Appointment of Independent Party in cases of Mergers, Acquisitions or Takeovers

 

The Board delegates to Management the power and discretion to engage independent parties to evaluate the fairness of the transaction price for the acquisition or disposal of assets, which will depend on the size of the transaction, the jurisdiction(s) involved, and the availability and capacity of expertise in-house. Depending on the factors mentioned, Management then decides whether to engage an independent party to evaluate the fairness of the transaction price.

 

The Company has a deep bench of competent investment and finance experts who are capable of evaluating the fairness of the transaction price.
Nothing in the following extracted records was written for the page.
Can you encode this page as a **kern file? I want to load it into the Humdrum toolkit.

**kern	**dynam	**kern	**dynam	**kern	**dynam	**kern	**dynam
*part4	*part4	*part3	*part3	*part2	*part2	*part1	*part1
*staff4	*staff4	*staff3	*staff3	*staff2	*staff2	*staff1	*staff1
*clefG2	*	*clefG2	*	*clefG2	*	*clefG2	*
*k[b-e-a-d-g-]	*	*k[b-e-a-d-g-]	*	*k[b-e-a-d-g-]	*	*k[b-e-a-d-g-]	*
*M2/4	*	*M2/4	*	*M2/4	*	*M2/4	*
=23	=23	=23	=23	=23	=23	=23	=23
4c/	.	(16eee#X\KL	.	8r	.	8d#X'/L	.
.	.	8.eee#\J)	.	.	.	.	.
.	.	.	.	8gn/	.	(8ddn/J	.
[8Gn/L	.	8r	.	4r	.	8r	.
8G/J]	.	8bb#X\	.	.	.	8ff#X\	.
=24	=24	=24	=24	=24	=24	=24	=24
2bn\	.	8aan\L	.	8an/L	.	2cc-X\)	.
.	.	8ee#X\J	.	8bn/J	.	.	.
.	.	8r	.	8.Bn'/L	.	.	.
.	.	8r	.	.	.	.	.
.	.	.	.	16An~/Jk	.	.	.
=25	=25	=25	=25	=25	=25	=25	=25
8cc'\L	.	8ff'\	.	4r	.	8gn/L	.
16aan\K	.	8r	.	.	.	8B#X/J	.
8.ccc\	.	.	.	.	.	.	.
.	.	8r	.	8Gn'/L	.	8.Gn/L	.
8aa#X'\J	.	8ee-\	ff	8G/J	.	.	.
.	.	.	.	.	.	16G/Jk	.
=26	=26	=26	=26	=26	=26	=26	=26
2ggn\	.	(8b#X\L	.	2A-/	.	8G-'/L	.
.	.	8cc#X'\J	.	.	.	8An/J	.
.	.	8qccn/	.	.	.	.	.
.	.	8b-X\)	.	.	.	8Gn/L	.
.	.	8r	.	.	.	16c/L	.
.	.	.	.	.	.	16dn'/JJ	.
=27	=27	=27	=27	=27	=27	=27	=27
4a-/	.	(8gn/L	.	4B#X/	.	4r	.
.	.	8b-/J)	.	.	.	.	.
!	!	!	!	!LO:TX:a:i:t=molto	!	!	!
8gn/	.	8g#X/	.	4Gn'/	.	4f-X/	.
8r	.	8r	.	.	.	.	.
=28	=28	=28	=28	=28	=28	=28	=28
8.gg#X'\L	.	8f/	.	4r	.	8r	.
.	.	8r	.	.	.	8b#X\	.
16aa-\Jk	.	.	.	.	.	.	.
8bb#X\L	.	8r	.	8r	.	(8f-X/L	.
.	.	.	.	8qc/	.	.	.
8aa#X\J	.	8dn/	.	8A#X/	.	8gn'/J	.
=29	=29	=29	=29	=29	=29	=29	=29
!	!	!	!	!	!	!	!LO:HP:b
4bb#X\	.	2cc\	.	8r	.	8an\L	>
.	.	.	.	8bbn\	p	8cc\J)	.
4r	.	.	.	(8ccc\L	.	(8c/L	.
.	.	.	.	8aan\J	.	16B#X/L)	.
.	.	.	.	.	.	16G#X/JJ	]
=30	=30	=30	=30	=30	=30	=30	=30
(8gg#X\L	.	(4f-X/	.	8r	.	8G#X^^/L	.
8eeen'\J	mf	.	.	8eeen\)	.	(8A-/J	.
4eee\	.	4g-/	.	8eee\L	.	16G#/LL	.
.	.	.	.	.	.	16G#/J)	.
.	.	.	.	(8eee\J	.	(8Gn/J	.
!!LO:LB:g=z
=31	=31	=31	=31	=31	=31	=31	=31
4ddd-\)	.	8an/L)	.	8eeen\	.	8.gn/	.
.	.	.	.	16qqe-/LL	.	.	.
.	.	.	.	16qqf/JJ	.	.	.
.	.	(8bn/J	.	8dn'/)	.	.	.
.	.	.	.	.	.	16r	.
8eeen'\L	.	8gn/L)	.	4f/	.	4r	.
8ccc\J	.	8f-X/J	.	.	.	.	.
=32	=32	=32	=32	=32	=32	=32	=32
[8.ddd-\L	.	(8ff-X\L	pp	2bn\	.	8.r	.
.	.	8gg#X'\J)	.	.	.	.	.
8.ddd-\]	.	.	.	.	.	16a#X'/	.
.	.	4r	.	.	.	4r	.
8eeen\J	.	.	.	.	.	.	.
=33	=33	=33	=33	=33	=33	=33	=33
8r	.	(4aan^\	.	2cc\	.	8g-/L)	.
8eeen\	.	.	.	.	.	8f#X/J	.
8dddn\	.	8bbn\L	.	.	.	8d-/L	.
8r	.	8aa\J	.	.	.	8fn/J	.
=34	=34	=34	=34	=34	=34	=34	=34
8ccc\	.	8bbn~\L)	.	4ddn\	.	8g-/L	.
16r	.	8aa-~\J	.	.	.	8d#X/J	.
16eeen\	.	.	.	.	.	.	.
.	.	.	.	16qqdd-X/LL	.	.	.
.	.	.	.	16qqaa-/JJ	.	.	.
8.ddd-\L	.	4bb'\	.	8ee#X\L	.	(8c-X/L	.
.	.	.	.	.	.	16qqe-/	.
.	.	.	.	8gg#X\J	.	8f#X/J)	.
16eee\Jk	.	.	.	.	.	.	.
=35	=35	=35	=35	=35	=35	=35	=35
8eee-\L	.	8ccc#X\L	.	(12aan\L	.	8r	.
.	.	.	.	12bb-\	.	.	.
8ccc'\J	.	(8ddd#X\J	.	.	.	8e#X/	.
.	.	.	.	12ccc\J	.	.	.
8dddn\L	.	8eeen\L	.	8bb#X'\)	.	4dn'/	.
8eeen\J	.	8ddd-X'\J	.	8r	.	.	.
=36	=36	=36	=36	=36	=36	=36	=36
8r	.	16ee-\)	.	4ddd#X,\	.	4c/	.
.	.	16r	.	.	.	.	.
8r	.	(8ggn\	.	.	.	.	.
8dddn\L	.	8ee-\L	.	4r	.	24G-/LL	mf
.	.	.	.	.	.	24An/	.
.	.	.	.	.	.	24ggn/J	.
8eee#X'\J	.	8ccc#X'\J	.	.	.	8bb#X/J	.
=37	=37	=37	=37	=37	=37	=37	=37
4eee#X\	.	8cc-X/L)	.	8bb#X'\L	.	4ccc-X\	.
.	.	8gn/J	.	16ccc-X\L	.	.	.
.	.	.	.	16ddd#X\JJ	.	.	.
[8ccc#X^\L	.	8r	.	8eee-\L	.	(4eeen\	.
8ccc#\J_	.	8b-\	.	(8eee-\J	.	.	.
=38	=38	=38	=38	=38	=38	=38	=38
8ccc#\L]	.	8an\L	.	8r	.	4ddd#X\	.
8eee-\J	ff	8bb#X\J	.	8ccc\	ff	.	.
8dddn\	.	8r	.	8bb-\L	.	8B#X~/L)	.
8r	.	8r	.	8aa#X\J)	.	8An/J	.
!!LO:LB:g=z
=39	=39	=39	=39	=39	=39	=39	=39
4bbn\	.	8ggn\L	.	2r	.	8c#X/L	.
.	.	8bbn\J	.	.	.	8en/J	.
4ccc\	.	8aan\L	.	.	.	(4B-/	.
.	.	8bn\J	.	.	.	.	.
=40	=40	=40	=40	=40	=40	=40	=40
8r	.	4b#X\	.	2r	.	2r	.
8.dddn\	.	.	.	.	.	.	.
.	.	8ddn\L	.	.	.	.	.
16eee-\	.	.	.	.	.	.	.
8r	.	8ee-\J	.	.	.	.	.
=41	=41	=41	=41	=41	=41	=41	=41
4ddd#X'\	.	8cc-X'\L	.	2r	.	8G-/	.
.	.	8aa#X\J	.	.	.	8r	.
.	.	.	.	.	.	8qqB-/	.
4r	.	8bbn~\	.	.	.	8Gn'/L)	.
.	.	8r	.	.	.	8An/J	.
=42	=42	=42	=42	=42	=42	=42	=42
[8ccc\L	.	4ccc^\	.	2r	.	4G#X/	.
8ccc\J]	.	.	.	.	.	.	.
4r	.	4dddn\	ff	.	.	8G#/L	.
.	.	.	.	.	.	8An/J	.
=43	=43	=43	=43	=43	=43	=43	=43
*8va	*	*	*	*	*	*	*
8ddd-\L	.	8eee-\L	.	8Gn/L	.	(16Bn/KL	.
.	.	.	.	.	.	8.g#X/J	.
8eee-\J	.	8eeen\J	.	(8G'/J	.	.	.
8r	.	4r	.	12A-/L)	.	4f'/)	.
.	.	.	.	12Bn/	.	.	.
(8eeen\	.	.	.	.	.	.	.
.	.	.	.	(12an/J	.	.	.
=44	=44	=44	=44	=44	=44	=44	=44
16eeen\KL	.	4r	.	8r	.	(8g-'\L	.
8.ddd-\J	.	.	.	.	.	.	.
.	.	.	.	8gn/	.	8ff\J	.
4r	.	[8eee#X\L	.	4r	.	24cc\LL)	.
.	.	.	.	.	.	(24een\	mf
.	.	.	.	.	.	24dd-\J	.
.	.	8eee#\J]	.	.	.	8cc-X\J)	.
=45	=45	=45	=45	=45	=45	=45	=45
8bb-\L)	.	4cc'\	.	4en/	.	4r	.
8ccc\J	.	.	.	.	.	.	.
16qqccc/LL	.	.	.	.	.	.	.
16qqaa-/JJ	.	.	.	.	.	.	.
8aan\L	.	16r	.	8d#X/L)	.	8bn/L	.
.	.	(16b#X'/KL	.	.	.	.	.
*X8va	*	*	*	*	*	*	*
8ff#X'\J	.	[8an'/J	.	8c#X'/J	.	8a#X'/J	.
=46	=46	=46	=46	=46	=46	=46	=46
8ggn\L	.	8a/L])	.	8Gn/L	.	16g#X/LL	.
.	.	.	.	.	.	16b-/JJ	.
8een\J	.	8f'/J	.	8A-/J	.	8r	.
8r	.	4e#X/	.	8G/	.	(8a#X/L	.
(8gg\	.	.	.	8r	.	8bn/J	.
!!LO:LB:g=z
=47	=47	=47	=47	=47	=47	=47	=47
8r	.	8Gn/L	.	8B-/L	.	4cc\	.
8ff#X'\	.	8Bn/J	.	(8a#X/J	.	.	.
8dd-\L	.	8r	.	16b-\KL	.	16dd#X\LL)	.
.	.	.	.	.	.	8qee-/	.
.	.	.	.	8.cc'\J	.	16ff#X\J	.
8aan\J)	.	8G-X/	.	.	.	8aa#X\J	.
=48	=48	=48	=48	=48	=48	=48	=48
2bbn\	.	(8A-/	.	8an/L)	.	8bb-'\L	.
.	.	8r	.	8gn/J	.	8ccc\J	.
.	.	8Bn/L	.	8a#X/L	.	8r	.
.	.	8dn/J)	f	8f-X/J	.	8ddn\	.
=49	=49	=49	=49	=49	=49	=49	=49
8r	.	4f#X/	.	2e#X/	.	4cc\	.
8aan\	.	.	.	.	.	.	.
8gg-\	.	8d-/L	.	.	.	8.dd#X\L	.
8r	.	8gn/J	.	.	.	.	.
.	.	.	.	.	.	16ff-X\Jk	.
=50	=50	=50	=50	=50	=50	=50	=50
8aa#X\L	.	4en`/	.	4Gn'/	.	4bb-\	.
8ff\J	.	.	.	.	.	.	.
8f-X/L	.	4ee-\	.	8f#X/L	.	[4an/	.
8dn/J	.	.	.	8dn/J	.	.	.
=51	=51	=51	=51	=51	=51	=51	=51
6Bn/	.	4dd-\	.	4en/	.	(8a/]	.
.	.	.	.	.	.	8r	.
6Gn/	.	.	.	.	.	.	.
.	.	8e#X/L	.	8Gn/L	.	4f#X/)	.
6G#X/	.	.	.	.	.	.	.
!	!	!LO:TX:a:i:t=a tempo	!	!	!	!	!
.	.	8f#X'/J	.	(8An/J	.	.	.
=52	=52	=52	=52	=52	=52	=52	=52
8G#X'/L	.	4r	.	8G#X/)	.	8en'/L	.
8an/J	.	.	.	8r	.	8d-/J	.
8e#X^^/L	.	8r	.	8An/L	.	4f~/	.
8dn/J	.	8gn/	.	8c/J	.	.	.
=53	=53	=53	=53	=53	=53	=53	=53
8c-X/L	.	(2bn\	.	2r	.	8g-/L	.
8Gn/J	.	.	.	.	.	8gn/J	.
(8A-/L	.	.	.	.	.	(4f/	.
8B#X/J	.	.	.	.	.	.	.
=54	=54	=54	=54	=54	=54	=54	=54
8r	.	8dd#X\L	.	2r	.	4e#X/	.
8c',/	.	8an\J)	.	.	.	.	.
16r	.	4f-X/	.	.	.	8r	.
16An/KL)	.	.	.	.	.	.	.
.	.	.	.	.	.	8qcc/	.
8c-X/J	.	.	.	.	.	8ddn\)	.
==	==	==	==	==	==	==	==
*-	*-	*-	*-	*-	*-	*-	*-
The Chief Strategy Officer of the Company has a wealth of experience in management, investment banking, and private equity investing, including almost 38 years of experience in energy markets. Taking into account the size of the transaction and its overall effect on the Company’s businesses and positions, the entire transaction, including the transaction price, is presented to the Board for approval.

 

In 2018, the Company appointed Morgan Stanley as financial advisor to the Aboitiz Group in the acquisition of a 75% stake in Gold Coin Management Holdings Limited.

 

Policies and Practices to Encourage Effective Exercise of Ownership Rights

 

The Company strives to maintain a transparent and fair conduct of its annual and special shareholders’ meetings and ensures that accurate and timely information should be made available to the shareholders to enable them to make a sound judgment on all matters brought to their attention for consideration or approval. The Definitive Information Statement and the Aboitiz Integrated Annual Report, distributed prior to and during the ASM and available in the Company’s website, include the highlights and summary of the financial condition of the Company. The Definitive Information Statement filed with the PSE, PDEx and SEC is prepared with the objective of providing full and accurate and truthful information enabling stakeholders to make informed decisions. Shareholders are provided with individual profiles of new and returning directors, as well as a summary of the Board meeting attendance and performance record of its Directors. Agenda items are included in the notices and includes a rationale for each agenda item.

 

The Company continues to exert efforts to extend the communication channels between the Company and the institutional shareholders through its Investor Relations Office and to the nominee registered shareholders through the PCD Nominee Corporation. The Governance and Compliance team reach  out and provide copies of the notice and agenda of the ASM, sample proxy forms, and the Definitive Information Statement prior to the shareholders’ meeting for dissemination to the brokers to ensure that institutional investors are properly represented during the shareholders’ meeting.

 

As a matter of policy, the Company does not solicit proxies.